/---
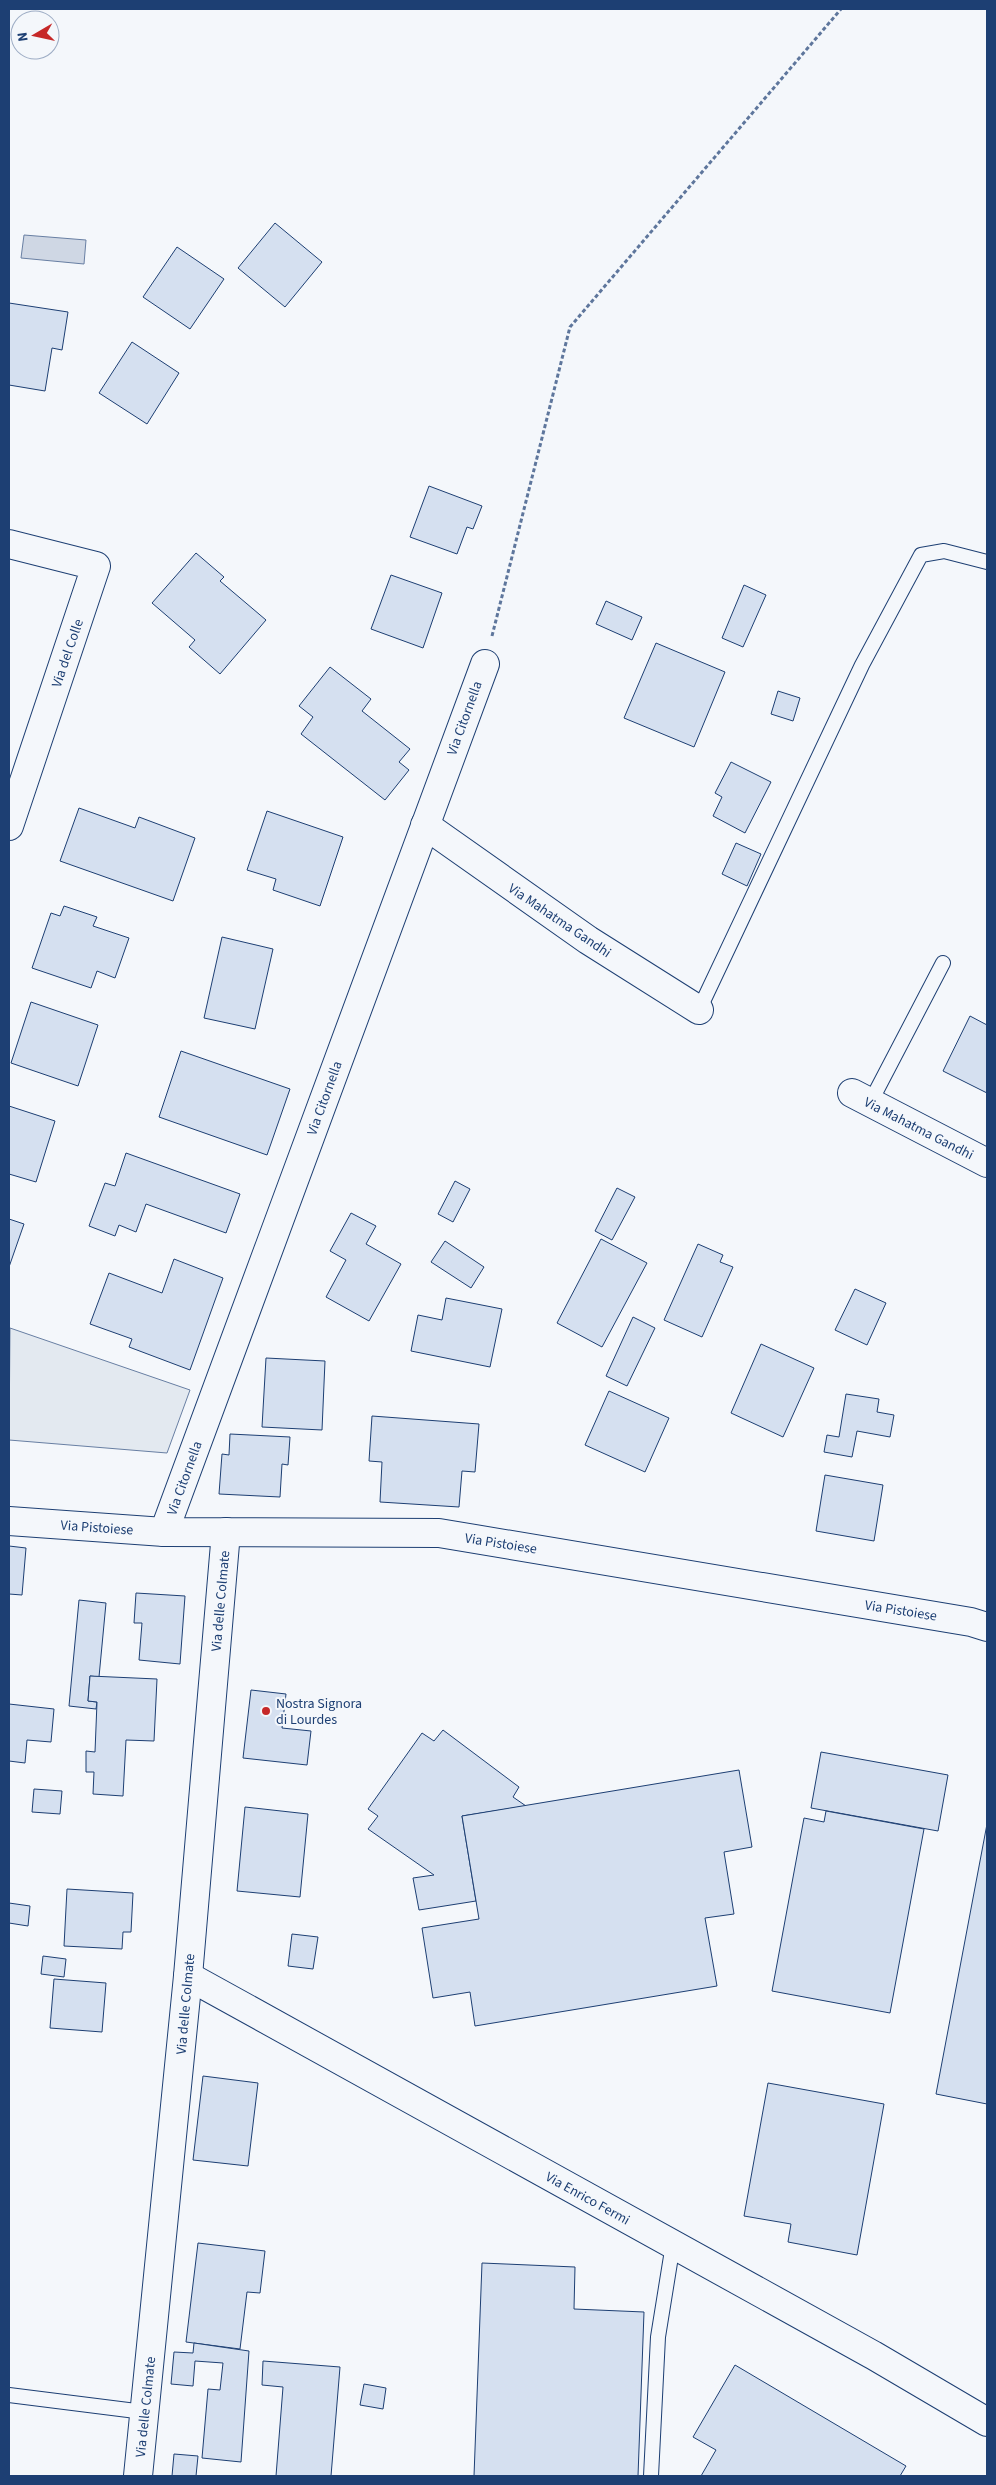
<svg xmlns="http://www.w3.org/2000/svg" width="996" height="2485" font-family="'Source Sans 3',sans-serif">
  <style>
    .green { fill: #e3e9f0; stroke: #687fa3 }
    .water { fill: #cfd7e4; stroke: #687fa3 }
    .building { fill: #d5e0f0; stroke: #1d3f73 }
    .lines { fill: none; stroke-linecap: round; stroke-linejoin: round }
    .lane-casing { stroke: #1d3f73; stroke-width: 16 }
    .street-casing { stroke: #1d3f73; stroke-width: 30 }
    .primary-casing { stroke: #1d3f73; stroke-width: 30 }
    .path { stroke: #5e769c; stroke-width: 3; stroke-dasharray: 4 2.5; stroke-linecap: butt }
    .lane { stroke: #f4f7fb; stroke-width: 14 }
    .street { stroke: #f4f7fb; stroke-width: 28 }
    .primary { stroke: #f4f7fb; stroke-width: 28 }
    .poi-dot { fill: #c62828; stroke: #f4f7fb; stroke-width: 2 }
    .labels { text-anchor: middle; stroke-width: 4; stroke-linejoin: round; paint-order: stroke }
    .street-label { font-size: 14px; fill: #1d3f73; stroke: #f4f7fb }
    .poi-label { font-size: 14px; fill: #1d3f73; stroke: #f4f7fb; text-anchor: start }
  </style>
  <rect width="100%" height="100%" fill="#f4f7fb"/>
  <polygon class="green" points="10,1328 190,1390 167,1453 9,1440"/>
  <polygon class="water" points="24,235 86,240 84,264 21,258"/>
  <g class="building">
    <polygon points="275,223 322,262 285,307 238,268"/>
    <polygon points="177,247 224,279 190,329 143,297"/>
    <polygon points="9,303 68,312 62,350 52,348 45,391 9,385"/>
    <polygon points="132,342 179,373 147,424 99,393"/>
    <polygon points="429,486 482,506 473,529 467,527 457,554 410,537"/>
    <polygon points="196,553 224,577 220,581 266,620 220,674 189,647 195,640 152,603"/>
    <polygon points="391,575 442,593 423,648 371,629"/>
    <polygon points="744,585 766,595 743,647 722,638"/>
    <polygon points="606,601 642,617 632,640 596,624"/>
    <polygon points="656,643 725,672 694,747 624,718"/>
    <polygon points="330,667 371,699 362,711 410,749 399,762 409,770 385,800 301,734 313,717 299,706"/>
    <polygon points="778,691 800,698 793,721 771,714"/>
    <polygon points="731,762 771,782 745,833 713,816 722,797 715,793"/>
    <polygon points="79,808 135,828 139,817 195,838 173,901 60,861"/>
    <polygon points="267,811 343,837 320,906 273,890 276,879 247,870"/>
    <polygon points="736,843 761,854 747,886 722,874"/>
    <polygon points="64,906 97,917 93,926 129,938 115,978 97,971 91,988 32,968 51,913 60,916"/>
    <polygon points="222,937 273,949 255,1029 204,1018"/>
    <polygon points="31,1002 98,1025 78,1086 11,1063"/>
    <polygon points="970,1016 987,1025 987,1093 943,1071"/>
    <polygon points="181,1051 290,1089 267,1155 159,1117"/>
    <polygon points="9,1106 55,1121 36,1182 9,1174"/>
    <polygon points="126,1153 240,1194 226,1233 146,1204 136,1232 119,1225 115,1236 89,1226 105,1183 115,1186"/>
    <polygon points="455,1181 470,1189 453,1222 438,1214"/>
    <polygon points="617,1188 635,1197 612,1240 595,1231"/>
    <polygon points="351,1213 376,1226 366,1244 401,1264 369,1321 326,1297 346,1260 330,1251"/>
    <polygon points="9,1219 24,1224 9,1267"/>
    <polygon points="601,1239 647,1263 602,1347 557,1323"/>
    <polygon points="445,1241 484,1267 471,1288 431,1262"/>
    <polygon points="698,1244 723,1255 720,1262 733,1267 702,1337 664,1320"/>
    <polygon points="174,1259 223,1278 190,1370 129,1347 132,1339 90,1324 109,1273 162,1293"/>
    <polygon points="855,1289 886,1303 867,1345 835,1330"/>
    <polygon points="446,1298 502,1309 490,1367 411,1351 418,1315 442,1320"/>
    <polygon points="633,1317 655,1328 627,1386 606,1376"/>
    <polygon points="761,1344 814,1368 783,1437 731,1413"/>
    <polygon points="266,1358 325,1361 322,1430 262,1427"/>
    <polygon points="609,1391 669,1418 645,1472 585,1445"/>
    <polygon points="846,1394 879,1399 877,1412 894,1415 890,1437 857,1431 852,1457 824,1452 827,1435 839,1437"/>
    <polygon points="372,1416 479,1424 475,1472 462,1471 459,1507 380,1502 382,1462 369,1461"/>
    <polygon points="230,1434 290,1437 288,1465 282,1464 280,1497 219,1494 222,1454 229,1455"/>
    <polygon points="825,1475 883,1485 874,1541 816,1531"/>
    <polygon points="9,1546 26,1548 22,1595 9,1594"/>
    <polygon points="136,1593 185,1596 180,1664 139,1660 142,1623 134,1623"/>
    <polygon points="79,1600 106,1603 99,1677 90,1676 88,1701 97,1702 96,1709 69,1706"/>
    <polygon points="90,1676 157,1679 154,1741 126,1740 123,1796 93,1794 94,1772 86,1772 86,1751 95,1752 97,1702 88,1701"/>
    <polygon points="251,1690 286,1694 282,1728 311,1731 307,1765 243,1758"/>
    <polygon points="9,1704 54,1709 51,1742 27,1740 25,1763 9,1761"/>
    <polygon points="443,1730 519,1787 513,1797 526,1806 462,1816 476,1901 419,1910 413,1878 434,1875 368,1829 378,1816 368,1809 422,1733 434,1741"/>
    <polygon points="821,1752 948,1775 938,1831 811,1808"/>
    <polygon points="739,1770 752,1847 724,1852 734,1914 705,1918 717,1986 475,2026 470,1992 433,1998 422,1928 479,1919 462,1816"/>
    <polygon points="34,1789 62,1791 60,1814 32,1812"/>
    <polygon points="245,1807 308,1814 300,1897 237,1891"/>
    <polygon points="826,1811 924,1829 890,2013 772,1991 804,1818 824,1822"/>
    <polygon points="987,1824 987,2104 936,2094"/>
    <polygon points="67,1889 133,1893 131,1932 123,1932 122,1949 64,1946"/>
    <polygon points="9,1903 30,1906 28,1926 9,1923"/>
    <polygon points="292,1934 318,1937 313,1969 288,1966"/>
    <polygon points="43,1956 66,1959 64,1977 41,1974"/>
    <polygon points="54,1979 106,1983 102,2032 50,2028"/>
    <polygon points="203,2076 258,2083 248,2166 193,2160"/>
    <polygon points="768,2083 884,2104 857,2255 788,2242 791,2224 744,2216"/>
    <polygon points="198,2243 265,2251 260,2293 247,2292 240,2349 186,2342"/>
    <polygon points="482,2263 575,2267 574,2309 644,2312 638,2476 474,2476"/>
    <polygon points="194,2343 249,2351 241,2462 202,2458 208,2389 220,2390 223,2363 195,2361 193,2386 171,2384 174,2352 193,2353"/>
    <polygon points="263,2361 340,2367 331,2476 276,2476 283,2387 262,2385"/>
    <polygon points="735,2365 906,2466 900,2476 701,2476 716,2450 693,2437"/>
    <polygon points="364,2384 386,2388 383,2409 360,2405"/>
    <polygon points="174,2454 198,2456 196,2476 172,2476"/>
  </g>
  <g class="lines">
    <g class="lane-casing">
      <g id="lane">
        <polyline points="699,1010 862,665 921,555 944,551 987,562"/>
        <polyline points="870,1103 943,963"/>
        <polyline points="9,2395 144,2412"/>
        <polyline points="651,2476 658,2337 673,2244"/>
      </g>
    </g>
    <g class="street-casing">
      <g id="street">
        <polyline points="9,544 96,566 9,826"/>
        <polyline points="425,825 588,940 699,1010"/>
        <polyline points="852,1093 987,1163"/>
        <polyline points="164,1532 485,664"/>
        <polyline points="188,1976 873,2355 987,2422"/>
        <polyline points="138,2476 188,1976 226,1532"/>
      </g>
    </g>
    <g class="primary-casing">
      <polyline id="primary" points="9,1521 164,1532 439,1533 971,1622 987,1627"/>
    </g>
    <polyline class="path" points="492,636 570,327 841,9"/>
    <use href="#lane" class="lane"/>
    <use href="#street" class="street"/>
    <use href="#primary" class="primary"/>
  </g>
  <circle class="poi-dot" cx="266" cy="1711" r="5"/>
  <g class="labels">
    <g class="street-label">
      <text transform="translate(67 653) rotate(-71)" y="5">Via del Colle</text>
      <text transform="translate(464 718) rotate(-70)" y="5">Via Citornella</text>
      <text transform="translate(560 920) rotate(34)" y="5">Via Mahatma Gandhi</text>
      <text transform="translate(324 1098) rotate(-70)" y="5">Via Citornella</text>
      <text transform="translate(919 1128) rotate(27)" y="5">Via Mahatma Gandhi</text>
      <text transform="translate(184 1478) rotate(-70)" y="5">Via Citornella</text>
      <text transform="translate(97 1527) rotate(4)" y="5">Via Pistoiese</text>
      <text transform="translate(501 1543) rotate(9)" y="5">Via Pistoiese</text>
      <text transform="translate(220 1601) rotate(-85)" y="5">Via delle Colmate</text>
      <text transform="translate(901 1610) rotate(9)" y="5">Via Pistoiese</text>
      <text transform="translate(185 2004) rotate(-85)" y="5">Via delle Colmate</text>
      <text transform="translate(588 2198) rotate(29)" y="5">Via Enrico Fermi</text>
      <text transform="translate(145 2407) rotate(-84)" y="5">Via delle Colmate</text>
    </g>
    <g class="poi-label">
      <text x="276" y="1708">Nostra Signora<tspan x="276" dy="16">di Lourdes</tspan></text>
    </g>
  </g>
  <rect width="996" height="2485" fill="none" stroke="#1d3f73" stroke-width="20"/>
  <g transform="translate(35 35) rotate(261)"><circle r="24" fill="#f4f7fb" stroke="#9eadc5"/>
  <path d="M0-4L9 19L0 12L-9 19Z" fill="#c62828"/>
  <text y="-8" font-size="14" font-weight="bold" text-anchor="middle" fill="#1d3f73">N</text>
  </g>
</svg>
\---
■ THE PROBLEM
Would you filter the records and copy out each line containing "round"?

■ OUTPUT
    .lines { fill: none; stroke-linecap: round; stroke-linejoin: round }
    .labels { text-anchor: middle; stroke-width: 4; stroke-linejoin: round; paint-order: stroke }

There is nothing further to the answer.